It wasn’t okay back then either

Hi,

It’s another long weekend in the UK. Yay for another bank holiday! Things to be cheerful for eh?

The Ever Lovely Mrs J has recently sprung (Translation Spock? Exchanged currency for an item or service, Captain) for a family license for Spotify. Oh, other streaming services are also available 🙂 This is mainly as both Wee Man and Little Miss are of an age where music is a large part of their lives, although while young Master Jones may have pinned his colours to the tribe of metal, Miss Jones remains decidedly undecided.

As I was driving home I happened upon Gary Numan track – My Name is Ruin, if you’re curious – and has the last bars of heavy synth faded away I was reminded of seeing Gary on Top of the Pops all those years ago with Cars. I guess I would have been around eight at the time.

Anyway, I remember reading a newspaper article – TBH, if history has taught us one thing, certain papers are just full of sh**e – in which they’d pegged him as being an odd duck.
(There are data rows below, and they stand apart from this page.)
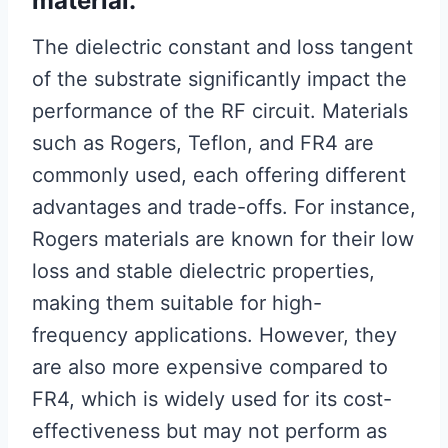
material.
The dielectric constant and loss tangent
of the substrate significantly impact the
performance of the RF circuit. Materials
such as Rogers, Teflon, and FR4 are
commonly used, each offering different
advantages and trade-offs. For instance,
Rogers materials are known for their low
loss and stable dielectric properties,
making them suitable for high-
frequency applications. However, they
are also more expensive compared to
FR4, which is widely used for its cost-
effectiveness but may not perform as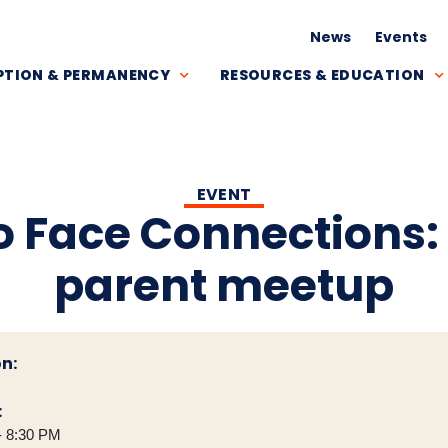
News
Events
TION & PERMANENCY
RESOURCES & EDUCATION
EVENT
o Face Connections:
parent meetup
n:
:
- 8:30 PM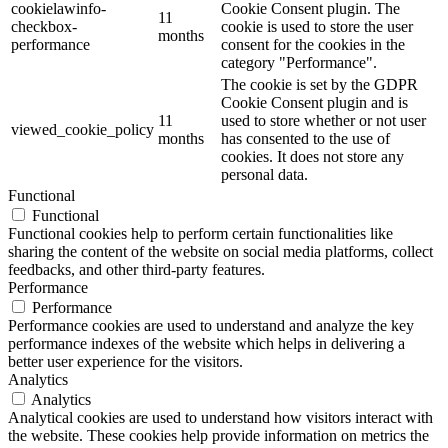
cookielawinfo-
Cookie Consent plugin. The
11
checkbox-
cookie is used to store the user
months
performance
consent for the cookies in the
category "Performance".
The cookie is set by the GDPR
Cookie Consent plugin and is
11
used to store whether or not user
viewed_cookie_policy
months
has consented to the use of
cookies. It does not store any
personal data.
Functional
Functional
Functional cookies help to perform certain functionalities like
sharing the content of the website on social media platforms, collect
feedbacks, and other third-party features.
Performance
Performance
Performance cookies are used to understand and analyze the key
performance indexes of the website which helps in delivering a
better user experience for the visitors.
Analytics
Analytics
Analytical cookies are used to understand how visitors interact with
the website. These cookies help provide information on metrics the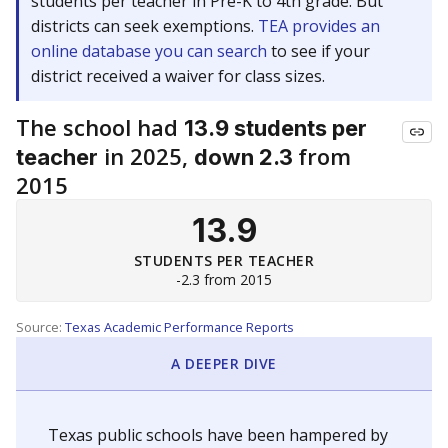
students per teacher in Pre-K to 4th grade. But
districts can seek exemptions.
TEA provides an
online database you can search
to see if your
district received a waiver for class sizes.
The school had
13.9 students per
in 2025,
from
teacher
down 2.3
2015
13.9
STUDENTS PER TEACHER
-2.3 from 2015
Source:
Texas Academic Performance Reports
A DEEPER DIVE
Texas public schools have been hampered by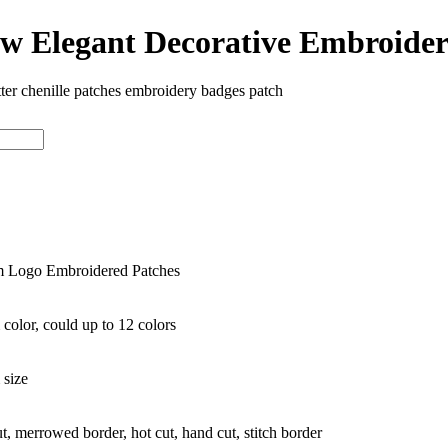
ew Elegant Decorative Embroide
tter chenille patches embroidery badges patch
 Logo Embroidered Patches
color, could up to 12 colors
 size
ut, merrowed border, hot cut, hand cut, stitch border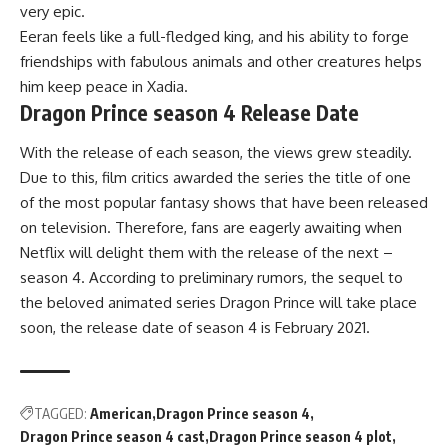
very epic.
Eeran feels like a full-fledged king, and his ability to forge
friendships with fabulous animals and other creatures helps
him keep peace in Xadia.
Dragon Prince season 4 Release Date
With the release of each season, the views grew steadily.
Due to this, film critics awarded the series the title of one
of the most popular fantasy shows that have been released
on television. Therefore, fans are eagerly awaiting when
Netflix will delight them with the release of the next –
season 4. According to preliminary rumors, the sequel to
the beloved animated series Dragon Prince will take place
soon, the release date of season 4 is February 2021.
TAGGED:
American
Dragon Prince season 4
Dragon Prince season 4 cast
Dragon Prince season 4 plot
Even back then in the unpleasantness of the 80s I felt this was cruel and inaccurate. Odd? According to who? Odd: like queueing up to shout on a number of men kick a ball about, or go out to give a kicking to someone who has a different taste in music or skin colour to you? All of those things seemed odd, but, I was a boy who liked pretty things and dreamed of cute clothes with sharp lines and wonderful colours: so what would I know? 😉

In a mate’s role-playing book, if your character was nearly killed, you rolled dice to see want insanity your character would pick up. Phobias and aversion of what happened, well, I could understand that, but said book had listed homosexuality, transvestism, etc. I remember thinking at the time: okay, so Paul’s dwarf fighter has been royally roasted (no, not like that 😉 ) by dragon fire, and what, he likes men now?!  WTF? 🙂

Which, as usual, leads me to the takeaway from the post: that as we’ve moved on as a society, we’re a little more understanding and – despite certain aspects of society and the gutter media – empathetic. What was once considered acceptable by the masses – racism, chauvinism, violence even, etc – is mostly considered odd and those that preach it, more so. We understand that people are different, that there is a spectrum of autism, and it’s not that kids are thick, it’s dyslexia that explains why they struggle to read.
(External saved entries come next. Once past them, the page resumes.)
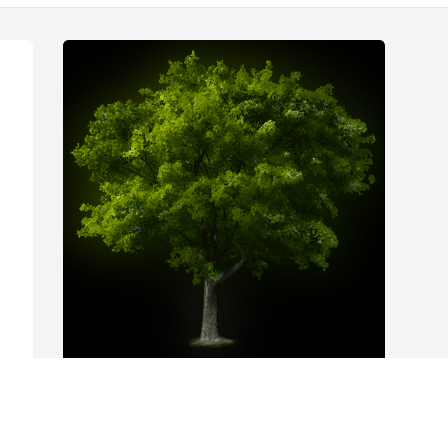
A Memorial Tree was planted for 
Kenneth Hartley

We are deeply sorry for your loss ~ the 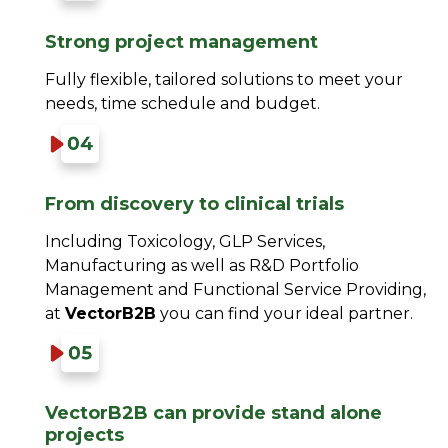
Strong project management​
Fully flexible, tailored solutions to meet your
needs, time schedule and budget.​
From discovery to clinical trials​
Including Toxicology, GLP Services,
Manufacturing as well as R&D Portfolio
Management and Functional Service Providing,
at
VectorB2B
you can find your ideal partner.
VectorB2B can provide stand alone
projects​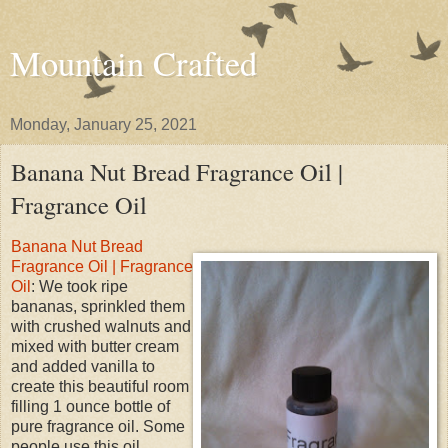
Mountain Crafted
Monday, January 25, 2021
Banana Nut Bread Fragrance Oil |
Fragrance Oil
Banana Nut Bread
Fragrance Oil | Fragrance
Oil
: We took ripe
bananas, sprinkled them
with crushed walnuts and
mixed with butter cream
and added vanilla to
create this beautiful room
filling 1 ounce bottle of
pure fragrance oil. Some
people use this oil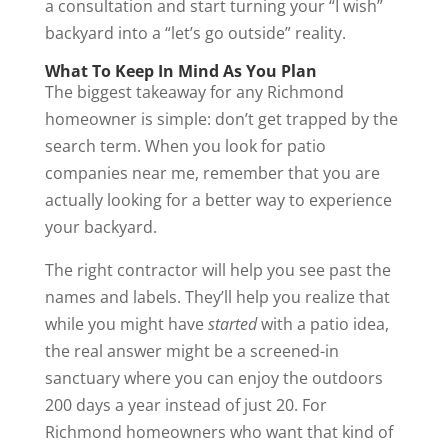
a consultation and start turning your “I wish”
backyard into a “let’s go outside” reality.
What To Keep In Mind As You Plan
The biggest takeaway for any Richmond
homeowner is simple: don’t get trapped by the
search term. When you look for patio
companies near me, remember that you are
actually looking for a better way to experience
your backyard.
The right contractor will help you see past the
names and labels. They’ll help you realize that
while you might have
started
with a patio idea,
the real answer might be a screened-in
sanctuary where you can enjoy the outdoors
200 days a year instead of just 20. For
Richmond homeowners who want that kind of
There are a few folk in my life who would probably – and indeed, proudly – go and stand under those respective flags. One’s a guy in my office, another’s a close work mate, and another goes to Chams. All of them are capable of feats of spacial awareness, leaps of logic, or insight that I cannot comprehend. Equally, my use of language baffles them. We’re not better or worse than each other: just different.

I am hopeful that despite the current blip caused by populism that ultimately, we’ll keep progressing and keep understanding that we’re all just people on one planet. I am hoping that those reading this blog will make their way in the world – be they trans, or a partner thereof – and will gracefully and slowly push against the barriers that say being trans is odd: it isn’t.

Take care,
Lynn

7 Comments

  1. I keep reading a lot of LGBT commentators with history/sociology backgrounds who suggest the sexism/racism/homophobia/etc of "the old days" are a modern invention. And before that humanity managed pretty well with everyone loving, screwing, wearing and associating with whoever and whatever they wanted.

    1. In honesty, I can only talk about my limited experiences as a middle class, straight, white kid from a rural county. Some folk were live and let live, but, well, I've written about the rest already. 🙂

      Do you have any links to those blogs, Pandora? They sound very interesting.

  2. Good piece there. I think the principle of something not being considered 'odd' is lots of people do it is one that can also apply to bad fashion or hairstyle choices. With hindsight we can look at things that look so dreadful now but because so many people went with it at the time it was accepted as normal. I would say todays example – which as being slightly older, we can recognise for ourselves – is how over the top the split knee jeans thing has got with younger girls. I'm sure they will look back and say 'what were we thinking' – but with so many doing it it's just considered normal. And in fact would probably be considered odd for a girl of that age to be seen in totally intact jeans.

    1. Thanks. 🙂 I think fashion is another world, TBH. There's that old line about the difference between stylish and fashionable. Sometimes those paths cross, but not always. The bold red lip vs HD brows, for example. 😉

      As to people, well, as we get more understanding around neurodiversity, I think – hope? – that society shifts slowly towards learning and then on to acceptance. Cultural change takes a long time tho.

    2. No, they tend to turn up randomly on Tumblr, and then get buried by nonsense. But when I say "the olden days" I'm talking pre-Catholicism

  3. Society has moved forward no end. I keep telling myself that the current wave of populist hate is just the old guard's death rattle. I just hope so anyway. Sue x

    1. Yeah, I think if I look back from the 80s, we have: people out, people able to marry who they want, women priests, better rights at work, online & real world communities, etc. I still think we've got a way to go, and as you say, I'm also hoping the current spike is the last hurrah of the old guard. When I listen to Wee Man and Little Miss talk about their beliefs (acceptance, fairness, openness), I'm hopeful for the future.